Regarding $X \sim N_{0,1}$ and $Y = \left( \begin{array}{ccc} X \\ X \end{array} \right)$.

Question

This is an exam question given at a statistic and probability course;

If $X \sim N_{0,1}$ and $Y = \left( \begin{array}{ccc} X \\ X \end{array} \right)$.

1) find a Borellian $H \subset R^2$ of Lebesgue measure zero s.t. $P(Y \in H) = 1$; deduce from this that $Y$ can't be absolutely continuous.

2) Calculate the characteristic function of Y.

3) Using the characteristic function show that Y has a multi-normal distribution.

My attempt at a solution:

1) choose $H = R \times \{ 0 \}$ then $P( Y \in H) = P( \left( \begin{array}{ccc} X^{-1}(R) \\ X^{-1}(R) \end{array} \right)) = 1 $ but the Lebesgue measure of $H \in R^2$ is zero. This means that Y is not absolutely continuous since if it was I could write its distribution as a Lebesgue integral on $R^2$ but the lebesgue integral on a set of measure zero is always zero so I have my contradiction.

2) For point two I am stuck since without a density how can I compute the expected value?

Could anyone help me understand how to proceed? (and if what I have done up until now is right).

Answer 1

Part 1 is incorrect.

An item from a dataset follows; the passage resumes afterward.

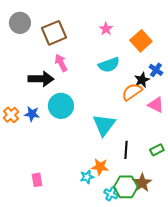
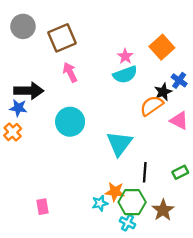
pink star: (106, 29) -> (125, 56), moved
black arrow: (41, 79) -> (29, 91), moved
blue star: (32, 114) -> (18, 108), moved
green hexagon: (126, 187) -> (132, 202), moved

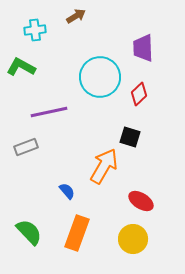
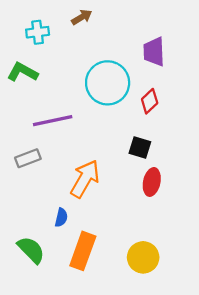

For your choice of $H$, you have $P(Y \in H) = P(X \in R, X = 0) = 0$. Instead, you should take $H = \{(x, x) \mid x \in \mathbb R\}$.

For part 2, just remember the definition of the characteristic function $\phi(v) = E[\exp(iv^t Y)]$ and use the fact that $X \sim \mathcal{N}(0, 1)$. Part 3 then follows from part 2.